EXERCISES
A - From the interview transcript below, list the bands Corey names as ones he plays with as a freelance bass player.
B - Carry the interview transcript below forward from its final line.

TEXT UNDER STUDY
____

WITCHPOLICE RADIO: Welcome to Witchpolice Radio. I'm here today with two members of well, I guess we're going to talk about various projects here. But I think before I try to introduce you, maybe the best way to start this off is if the two of you want to introduce yourselves and give a bit of background about what it is that you do musically.
COREY: Sure. Yeah, I'm Corey Hickaway.I'm in Trío Telfær. Obviously.
And I have a side project called Yawn Care, which is kind of in the same vein as Trío Telfær. And then I'm a freelance bass player, play with some bands around town: Boy Golden, Mise en Scene, Lucas Roger Band, and Bush Lotus, which Brian also plays in, and a couple other projects that come and go whenever we got the time.
BRIAN: Yeah, I'm Brian Gluck.Yeah. Here with Trío Telfær. My other projects include Amos the Kid, all on drums. My other bands are Tarp, which is formerly known as Heiney, which is formerly known as Heinrich's Maneuver, also Bush Lotus, as Corey mentioned, and Fast Tripper, which is the latest incarnation of previous bands called Umami.
WR: So you both have obviously a lot on your plates musically.
Is there sort of a priority right now? I mean, I know we're going to talk about Trío Telfær, of course, but how do you juggle that time with all of those projects on the go?
COREY: It can be difficult, but usually most of the time it works out so that when one is busy, the other one usually slows down. So I'm able to make it work. But for me, Boy Golden is the priority for me because we've just been super busy and had lots of opportunities to tour and stuff. So any chance I can get on the road, I try and take that. But yeah, it can be tough.
This month is super busy with three different bands having shows and learning a new set for one band. And then we try and fit in. Trío Telfær, we have a standing date every Monday. We try and get together and record or mix, but it doesn't always work out. But usually at least like two, three weeks out of four in a month, we make.... Brian's got a full time job as good times.
BRIAN: So, yeah, scheduling is honestly sometimes a great difficulty. But, yeah, it's nice to have the day locked down with Trio, just like always knowing that basically Mondays are there for Trio, which is probably the most committed.

____

COLLECTED MATERIAL
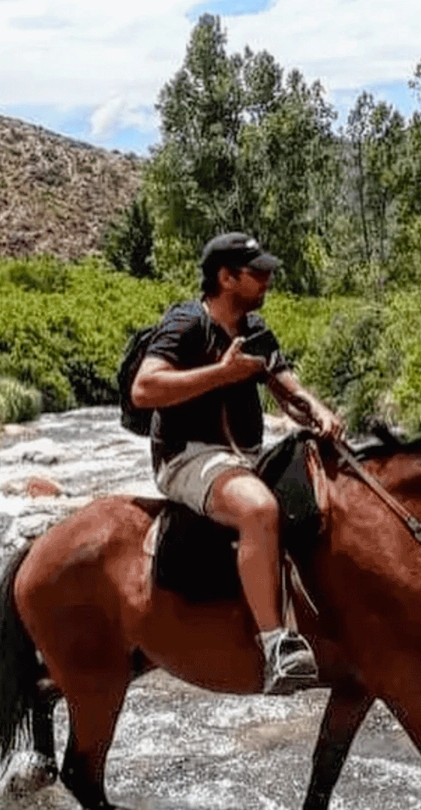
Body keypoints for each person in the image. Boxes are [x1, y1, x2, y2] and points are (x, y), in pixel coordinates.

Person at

____

EXPECTED OUTPUTS
A - Boy Golden, Mise en Scene, Lucas Roger Band, Bush Lotus

B -
Most of my other bands don't stick to a weekly thing, which is what Trio tries to do. So, honestly, yeah, it seems like Trio gets the most attention out of me and my schedule, but usually Amos the Kid is next up there. And then also kind of depend on the ebb and flow of projects being more busy or less busy so that you could devote more time here or there. Because, yeah, you can't play five bands consistently, of course.
WR: Well, and I guess it's interesting too that both of you are playing in these kind of much more I don't know what the word is, I don't know if commercially successful is the word, but more like sort of a wider appeal to a wider audience. I mean, a lot of these projects you're in have kind of wide appeal, whereas Trío Telfær is a little weirder, I think maybe has more of a niche audience.
What is that like? Is that kind of why this has lasted as sort of a committed thing? Because you can kind of take that experimental side of what you do and then kind of exercise that?
COREY: Absolutely. I feel like having a creative outlet is super important for me personally because a lot of the bands I'm playing in, I do get to be creative and play my own parts and write parts. But it's mostly working within a structure of the band and a style of music and less wiggle room in terms of what you're doing. And with Trío Telfær and Yawn Care, there's none of that. We just do whatever feels right. And so it can be really freeing to have that. It's I think it's definitely important for me personally to have that.
WR: Trying to think of what the most I think probably the highest profile thing that Trío Telfær has done that people might recognize is that event at the Human Rights Museum a few years back. And I think obviously it's been a project for a while before that, but maybe what is the best way to define what it is that you do? Because I think, like, we've sort of hinted at it's a little experimental and different and kind of stream of consciousness sort of sound. How do you define it?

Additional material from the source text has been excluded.